◆ Stored data:
"""
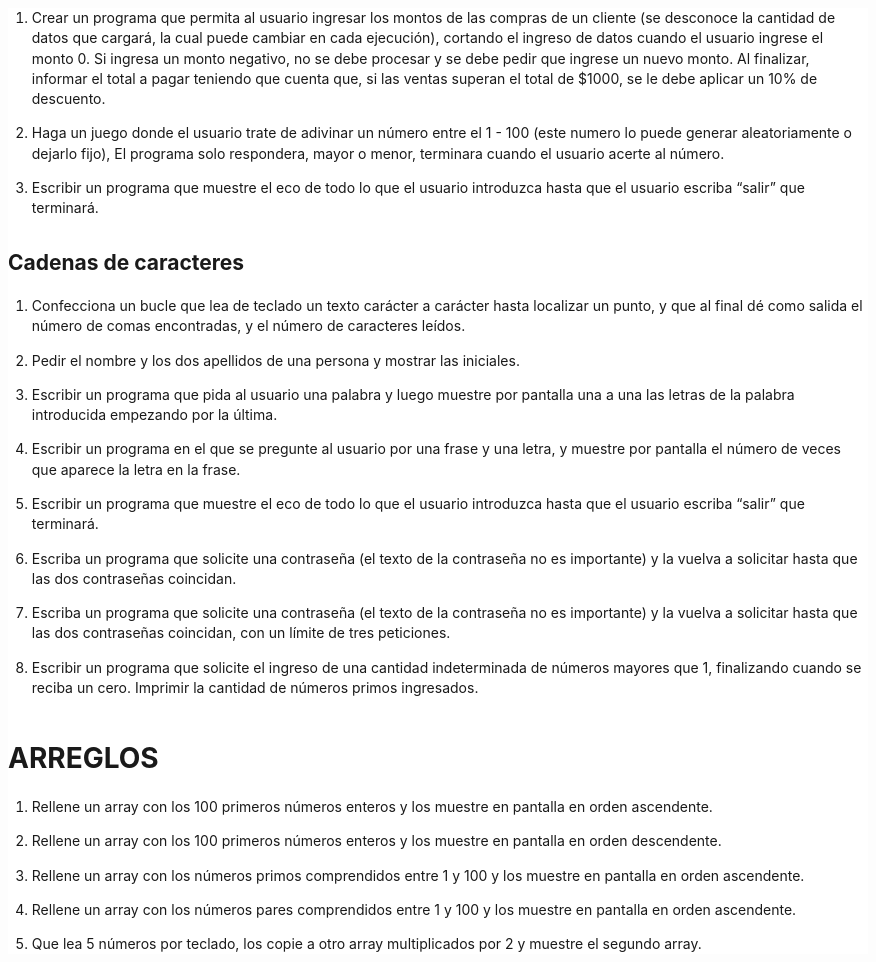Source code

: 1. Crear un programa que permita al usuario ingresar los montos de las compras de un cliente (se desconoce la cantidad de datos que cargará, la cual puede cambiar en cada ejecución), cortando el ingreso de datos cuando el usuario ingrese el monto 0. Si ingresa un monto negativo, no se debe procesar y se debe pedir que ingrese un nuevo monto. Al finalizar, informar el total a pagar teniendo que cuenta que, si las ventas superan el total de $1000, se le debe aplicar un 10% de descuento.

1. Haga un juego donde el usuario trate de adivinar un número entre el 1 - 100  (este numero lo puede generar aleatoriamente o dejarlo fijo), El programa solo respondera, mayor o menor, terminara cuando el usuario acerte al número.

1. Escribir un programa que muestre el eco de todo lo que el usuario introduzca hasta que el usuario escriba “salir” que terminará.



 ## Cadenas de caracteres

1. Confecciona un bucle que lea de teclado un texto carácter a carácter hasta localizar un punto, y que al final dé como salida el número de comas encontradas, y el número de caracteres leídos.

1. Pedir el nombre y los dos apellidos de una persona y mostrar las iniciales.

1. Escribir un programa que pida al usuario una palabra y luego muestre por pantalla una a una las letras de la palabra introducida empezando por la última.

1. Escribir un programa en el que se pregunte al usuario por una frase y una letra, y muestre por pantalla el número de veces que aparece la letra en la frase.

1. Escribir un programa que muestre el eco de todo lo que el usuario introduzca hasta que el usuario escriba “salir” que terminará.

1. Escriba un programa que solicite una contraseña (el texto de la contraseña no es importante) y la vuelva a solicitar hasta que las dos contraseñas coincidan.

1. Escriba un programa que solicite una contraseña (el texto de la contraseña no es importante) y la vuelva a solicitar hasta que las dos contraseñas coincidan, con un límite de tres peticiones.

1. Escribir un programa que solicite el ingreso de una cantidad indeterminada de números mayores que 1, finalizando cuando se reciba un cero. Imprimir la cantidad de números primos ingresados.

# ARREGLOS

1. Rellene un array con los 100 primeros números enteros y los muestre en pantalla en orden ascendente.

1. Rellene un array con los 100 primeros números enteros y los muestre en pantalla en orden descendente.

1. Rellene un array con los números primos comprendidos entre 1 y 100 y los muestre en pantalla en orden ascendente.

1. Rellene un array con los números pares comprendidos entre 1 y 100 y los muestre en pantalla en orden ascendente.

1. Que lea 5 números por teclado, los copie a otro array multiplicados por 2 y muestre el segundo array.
"""
"""
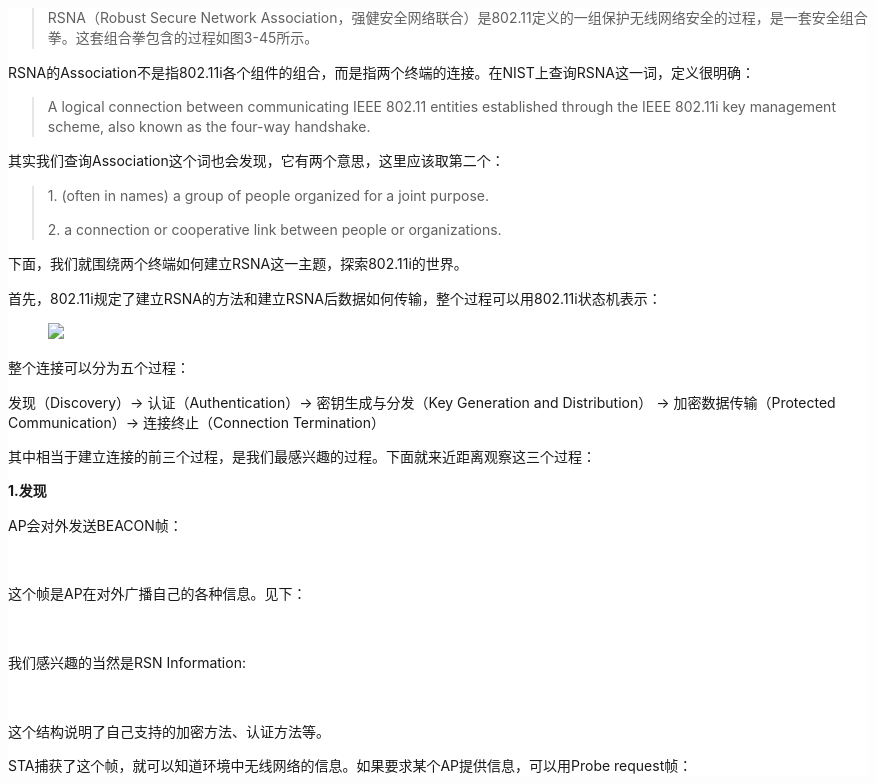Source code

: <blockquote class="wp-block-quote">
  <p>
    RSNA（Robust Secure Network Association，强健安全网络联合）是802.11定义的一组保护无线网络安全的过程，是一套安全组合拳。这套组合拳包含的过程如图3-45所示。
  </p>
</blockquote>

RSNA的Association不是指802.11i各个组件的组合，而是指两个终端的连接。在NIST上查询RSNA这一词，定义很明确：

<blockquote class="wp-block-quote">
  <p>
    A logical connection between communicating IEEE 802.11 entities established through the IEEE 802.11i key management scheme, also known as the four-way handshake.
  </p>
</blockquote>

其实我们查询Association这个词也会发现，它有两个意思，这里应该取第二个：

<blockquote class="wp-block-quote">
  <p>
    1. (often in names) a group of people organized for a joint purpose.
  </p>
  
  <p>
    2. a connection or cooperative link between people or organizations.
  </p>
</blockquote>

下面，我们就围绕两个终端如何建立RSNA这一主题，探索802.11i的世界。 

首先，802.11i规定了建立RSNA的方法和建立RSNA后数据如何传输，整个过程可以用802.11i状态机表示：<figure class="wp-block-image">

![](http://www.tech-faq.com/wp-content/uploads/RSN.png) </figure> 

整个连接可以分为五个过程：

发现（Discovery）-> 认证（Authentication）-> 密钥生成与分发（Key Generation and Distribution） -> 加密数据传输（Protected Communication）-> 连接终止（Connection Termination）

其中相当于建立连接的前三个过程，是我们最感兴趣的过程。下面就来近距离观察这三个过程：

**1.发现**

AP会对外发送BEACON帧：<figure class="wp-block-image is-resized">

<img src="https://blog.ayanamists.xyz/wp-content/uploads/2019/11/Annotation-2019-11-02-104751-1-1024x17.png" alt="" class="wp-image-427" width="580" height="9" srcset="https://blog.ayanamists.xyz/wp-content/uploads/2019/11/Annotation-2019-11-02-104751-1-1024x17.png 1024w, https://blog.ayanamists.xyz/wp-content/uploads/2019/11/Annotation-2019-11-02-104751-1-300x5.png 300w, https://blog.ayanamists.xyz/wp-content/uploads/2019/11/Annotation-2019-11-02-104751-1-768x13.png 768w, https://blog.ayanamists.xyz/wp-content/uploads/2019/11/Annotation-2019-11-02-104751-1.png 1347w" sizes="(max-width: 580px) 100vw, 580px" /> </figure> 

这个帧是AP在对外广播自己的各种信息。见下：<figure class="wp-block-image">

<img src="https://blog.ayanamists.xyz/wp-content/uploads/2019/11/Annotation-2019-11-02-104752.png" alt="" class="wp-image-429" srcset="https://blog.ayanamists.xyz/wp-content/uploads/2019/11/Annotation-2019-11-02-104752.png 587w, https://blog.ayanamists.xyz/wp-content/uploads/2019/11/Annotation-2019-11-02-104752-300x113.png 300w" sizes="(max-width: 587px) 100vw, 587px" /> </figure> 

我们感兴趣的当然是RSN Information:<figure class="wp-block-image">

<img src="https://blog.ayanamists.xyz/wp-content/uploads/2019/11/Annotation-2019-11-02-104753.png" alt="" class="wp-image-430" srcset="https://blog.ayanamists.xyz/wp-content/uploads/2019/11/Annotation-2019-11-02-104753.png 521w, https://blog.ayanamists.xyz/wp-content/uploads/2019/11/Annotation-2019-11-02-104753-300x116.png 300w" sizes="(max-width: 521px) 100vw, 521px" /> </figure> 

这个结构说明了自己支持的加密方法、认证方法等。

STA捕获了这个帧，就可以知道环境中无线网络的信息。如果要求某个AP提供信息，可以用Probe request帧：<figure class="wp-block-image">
"""
◆ To-do item: Please return every line of the records that contains the word "https".

◆ Answer to the exercise:
<img src="https://blog.ayanamists.xyz/wp-content/uploads/2019/11/Annotation-2019-11-02-104751-1-1024x17.png" alt="" class="wp-image-427" width="580" height="9" srcset="https://blog.ayanamists.xyz/wp-content/uploads/2019/11/Annotation-2019-11-02-104751-1-1024x17.png 1024w, https://blog.ayanamists.xyz/wp-content/uploads/2019/11/Annotation-2019-11-02-104751-1-300x5.png 300w, https://blog.ayanamists.xyz/wp-content/uploads/2019/11/Annotation-2019-11-02-104751-1-768x13.png 768w, https://blog.ayanamists.xyz/wp-content/uploads/2019/11/Annotation-2019-11-02-104751-1.png 1347w" sizes="(max-width: 580px) 100vw, 580px" /> </figure> 
<img src="https://blog.ayanamists.xyz/wp-content/uploads/2019/11/Annotation-2019-11-02-104752.png" alt="" class="wp-image-429" srcset="https://blog.ayanamists.xyz/wp-content/uploads/2019/11/Annotation-2019-11-02-104752.png 587w, https://blog.ayanamists.xyz/wp-content/uploads/2019/11/Annotation-2019-11-02-104752-300x113.png 300w" sizes="(max-width: 587px) 100vw, 587px" /> </figure> 
<img src="https://blog.ayanamists.xyz/wp-content/uploads/2019/11/Annotation-2019-11-02-104753.png" alt="" class="wp-image-430" srcset="https://blog.ayanamists.xyz/wp-content/uploads/2019/11/Annotation-2019-11-02-104753.png 521w, https://blog.ayanamists.xyz/wp-content/uploads/2019/11/Annotation-2019-11-02-104753-300x116.png 300w" sizes="(max-width: 521px) 100vw, 521px" /> </figure> 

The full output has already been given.